Our results indicate that, according to the categorization by K-ToBI, the IP-final tones of ani do not significantly vary based on the speech level. This observation is primarily due to a substantial overlap in IP-final tones: H% tones constitute over 80% of both Ani_1 and Aniyo_1 data, while LH% tones are also present in 14% of Ani_1 and 16% of Aniyo_1 data11.
However, our acoustic analyses show notable variations in the F0 characteristics, even within categorically identical IP-final tones. Although both Ani_1 and Ani_2 include the H% tone, as well as the LH% tone, they exhibit distinct F0 characteristics at the IP-final syllable. Specifically, Ani_1 demonstrated a significantly lower F0 valley compared to Aniyo_1 for the H% tone, albeit with a small effect size. Regarding the LH% tone, Aniyo_1 exhibited a significantly steeper F0 slope than Ani_1, with this difference significantly influenced by the F0 slope of the L component.
These findings suggest that significant intonational differences between speech levels may exist, which might not have been evident in a categorical analysis but become apparent through further phonetic analyses. Therefore, while ToBI provides a useful framework, additional analyses on the phonetic realization of tones may contribute to a more complete understanding of Korean intonation.
5. General Discussion and Conclusion
This study investigated the variation in the intonation of Seoul Korean ani across different meanings and speech levels using data from KICo, employing two main approaches:
-
First, we categorically labeled the IP-final tones in the dataset following the K-ToBI convention (Jun, 2000). Chi-square tests of independence were then used to explore whether these tones were significantly associated with either meaning (Ani_1 vs. Ani_2) or speech level (Ani_1 vs. Aniyo_1). While we observed considerable overlap between groups, significant relationships emerged between the meaning of ani and its IP-final tones.
-
Second, we scrutinized the F0 characteristics of the final syllable of ani to determine if the observed many-to-many relationships between intonation and meaning/speech level could be clarified. The results of Welch’s t-tests indicated that these apparent overlaps could indeed be significantly distinguished.

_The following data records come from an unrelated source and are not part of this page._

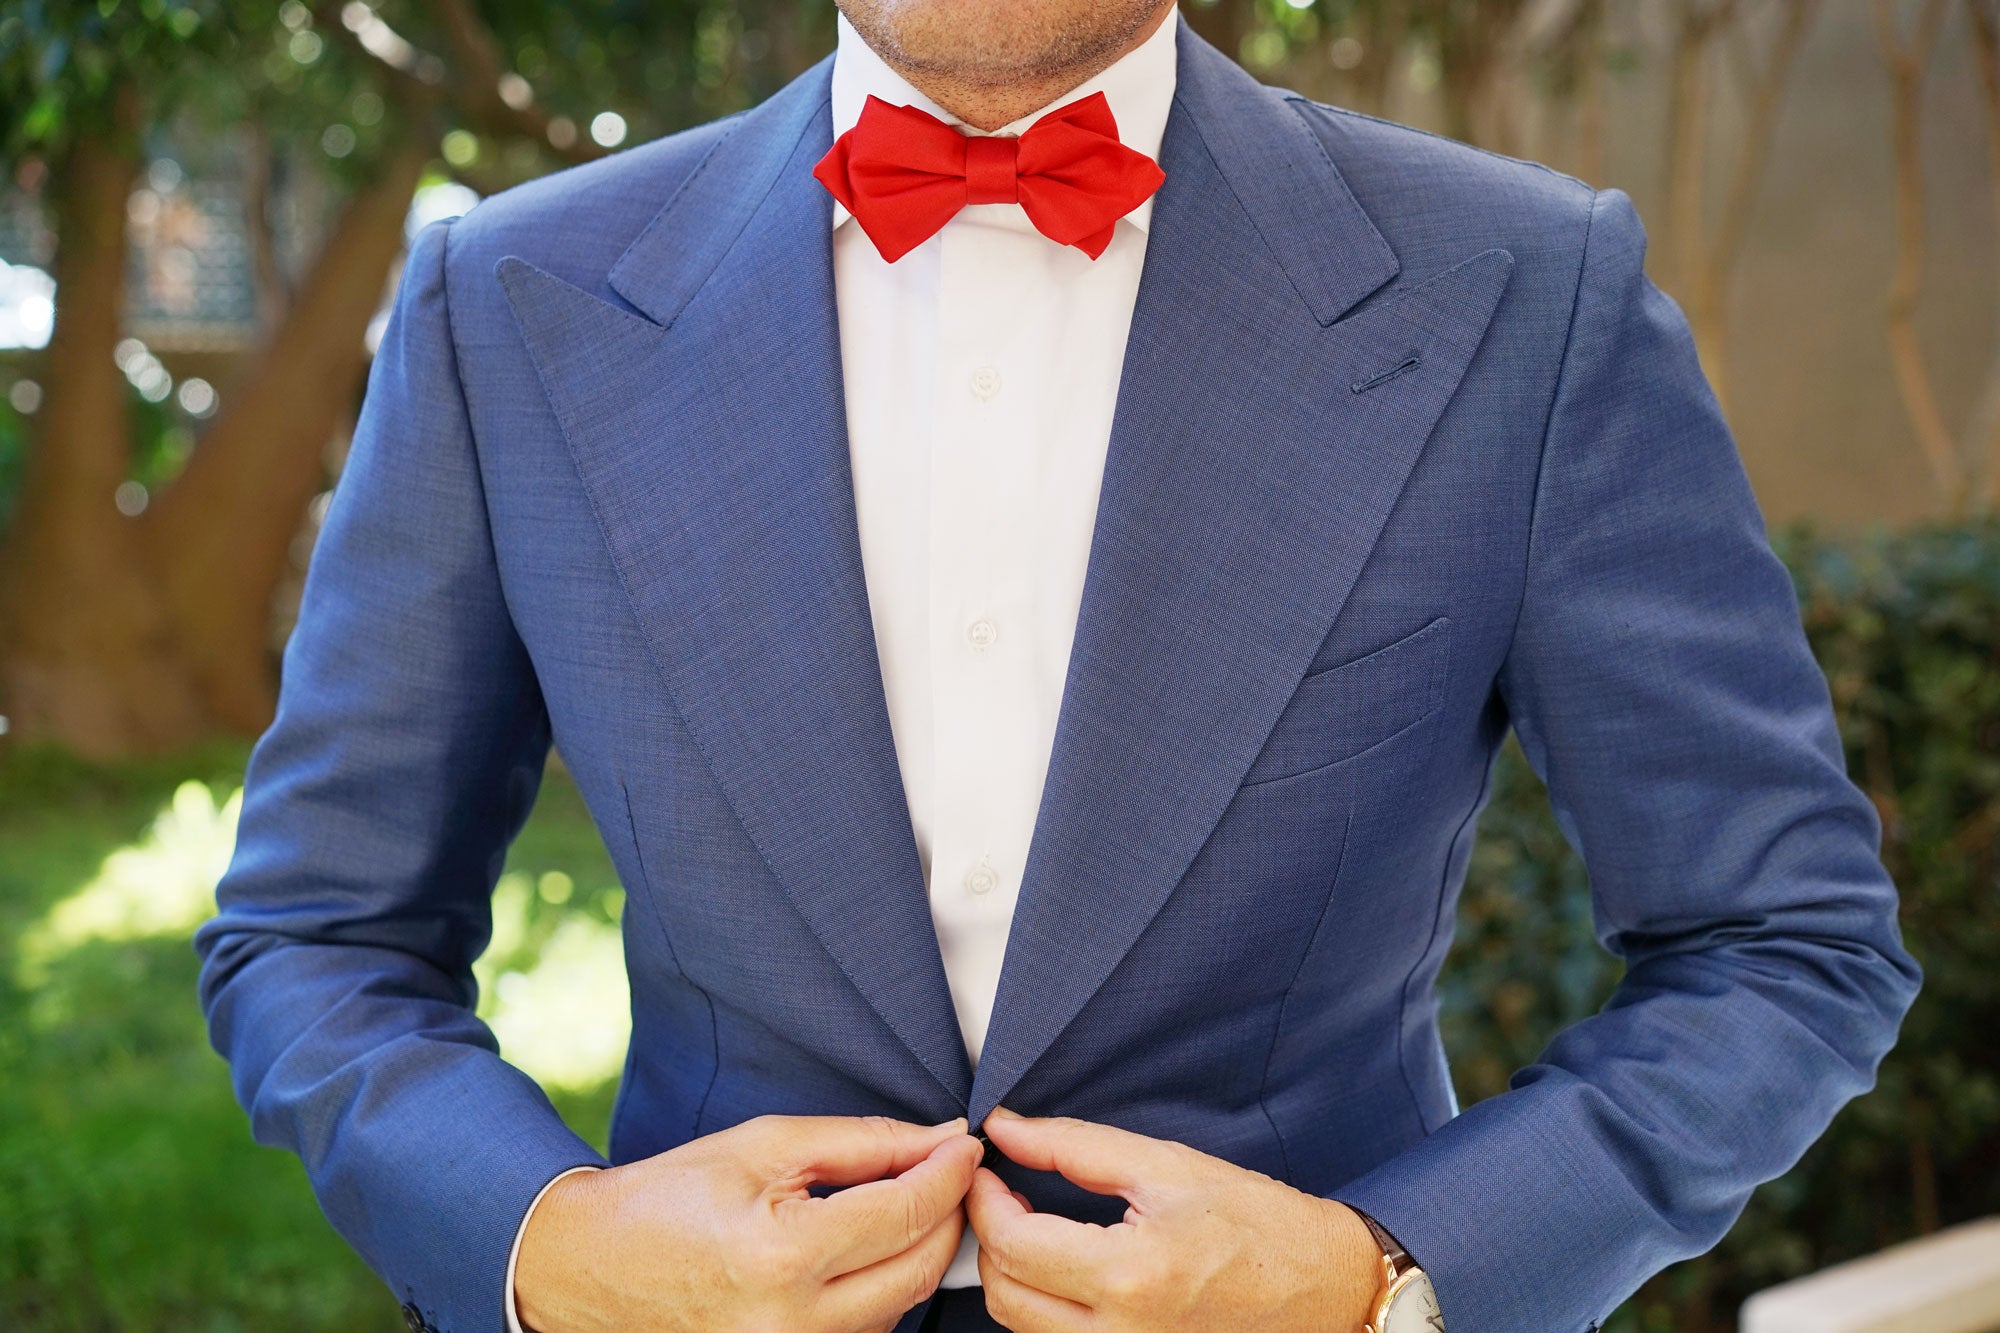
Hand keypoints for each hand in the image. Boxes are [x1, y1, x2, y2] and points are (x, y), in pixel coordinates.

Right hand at [514, 1113, 981, 1332]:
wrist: (592, 1267)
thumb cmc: (672, 1197)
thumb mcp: (765, 1146)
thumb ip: (862, 1143)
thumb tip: (937, 1138)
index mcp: (784, 1256)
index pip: (906, 1213)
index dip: (948, 1171)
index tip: (965, 1143)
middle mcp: (794, 1325)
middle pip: (920, 1269)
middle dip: (947, 1213)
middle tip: (945, 1168)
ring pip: (901, 1306)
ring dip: (917, 1252)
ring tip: (900, 1204)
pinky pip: (868, 1332)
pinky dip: (883, 1288)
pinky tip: (866, 1250)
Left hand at [966, 1107, 1383, 1331]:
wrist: (1324, 1285)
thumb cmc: (1257, 1223)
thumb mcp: (1165, 1165)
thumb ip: (1073, 1145)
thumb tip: (1006, 1129)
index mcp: (1132, 1275)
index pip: (1013, 1243)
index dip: (984, 1199)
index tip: (988, 1169)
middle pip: (1005, 1294)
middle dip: (991, 1237)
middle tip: (1005, 1194)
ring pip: (1022, 1327)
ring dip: (1013, 1275)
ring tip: (1034, 1227)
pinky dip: (1043, 1309)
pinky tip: (1064, 1270)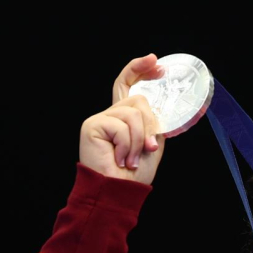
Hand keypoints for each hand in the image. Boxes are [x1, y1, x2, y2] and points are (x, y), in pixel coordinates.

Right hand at [78, 55, 166, 183]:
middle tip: (148, 149)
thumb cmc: (134, 173)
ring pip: (134, 112)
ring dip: (140, 140)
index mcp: (123, 117)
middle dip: (150, 125)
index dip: (139, 70)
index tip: (155, 61)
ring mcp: (100, 118)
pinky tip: (120, 159)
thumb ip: (153, 122)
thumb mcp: (152, 142)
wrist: (120, 190)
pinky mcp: (92, 125)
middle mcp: (110, 114)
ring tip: (131, 158)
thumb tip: (160, 106)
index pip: (128, 85)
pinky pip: (122, 126)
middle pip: (138, 100)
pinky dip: (128, 145)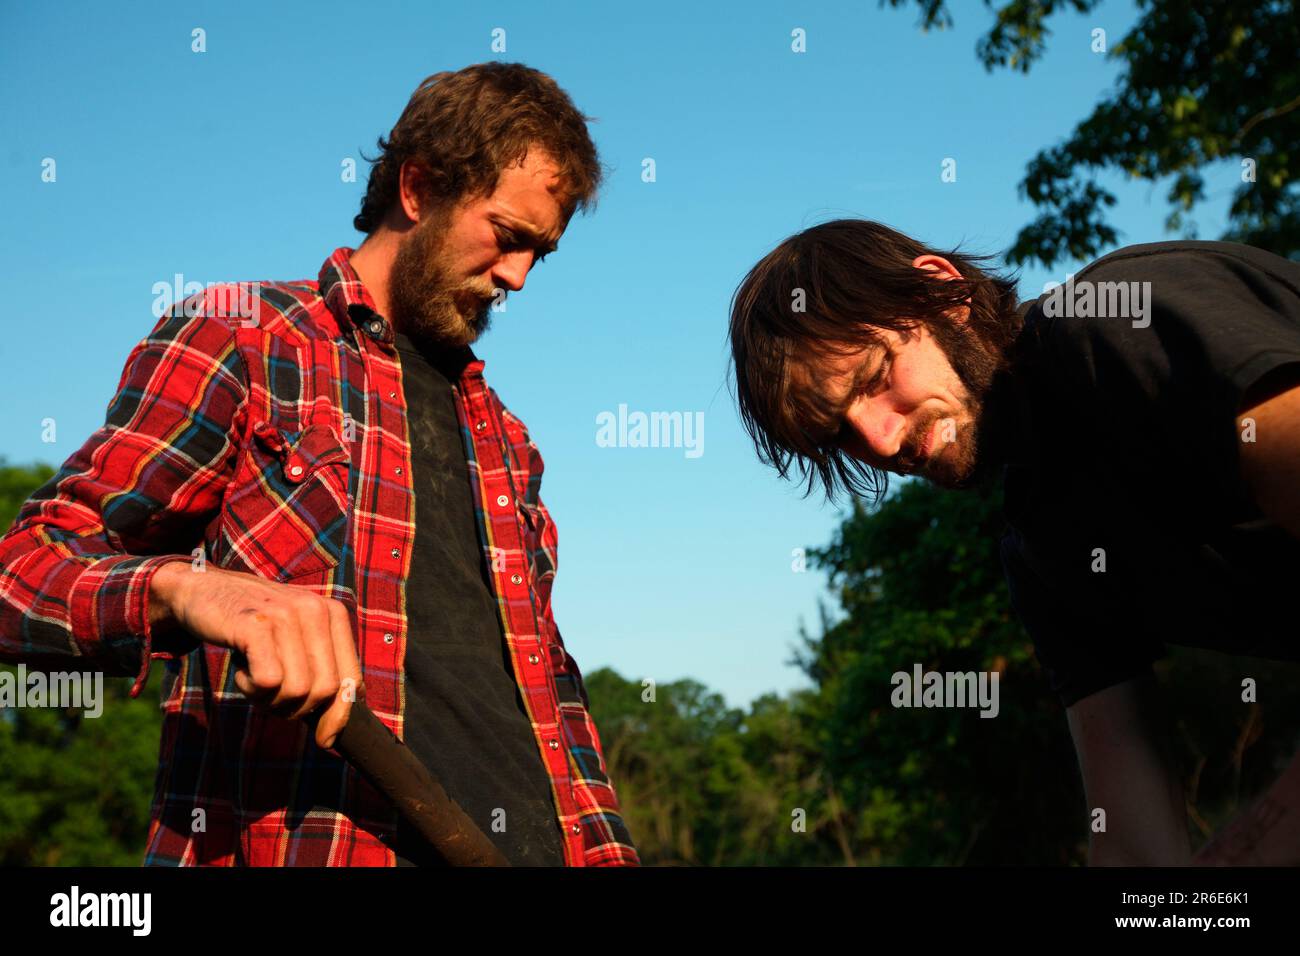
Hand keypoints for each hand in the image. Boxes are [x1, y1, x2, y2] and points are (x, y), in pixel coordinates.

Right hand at [149, 562, 362, 748]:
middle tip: (269, 693)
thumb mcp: (295, 641)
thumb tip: (333, 736)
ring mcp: (287, 614)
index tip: (324, 739)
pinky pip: (268, 681)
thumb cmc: (253, 627)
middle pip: (325, 691)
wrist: (205, 590)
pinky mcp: (256, 624)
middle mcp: (316, 610)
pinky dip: (250, 687)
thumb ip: (319, 673)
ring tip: (253, 675)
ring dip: (269, 698)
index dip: (338, 716)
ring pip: (297, 690)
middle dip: (296, 707)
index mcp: (333, 614)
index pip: (350, 679)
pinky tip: (240, 666)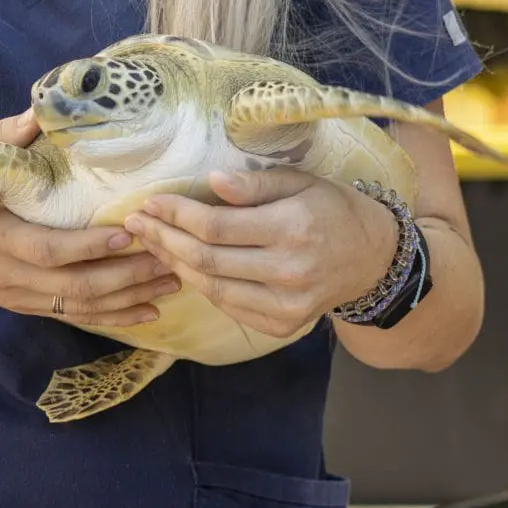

In summary, our study highlights the necessity of further analysis on phonetic intonation beyond ToBI-based categorical labels. By examining the F0 characteristics of the IP-final syllable, we gained a clearer understanding of the previously ambiguous connections between meaning/speech level and intonation. ToBI serves as a valuable tool and framework for studying intonation, as it facilitates segmentation, which is not only practical but necessary for analyzing intonation from a linguistic perspective (Bolinger, 1949). However, it’s essential to explore beyond these categorical labels to gain a deeper understanding of the “distinctiveness” of intonation, thus enhancing our understanding of prosody.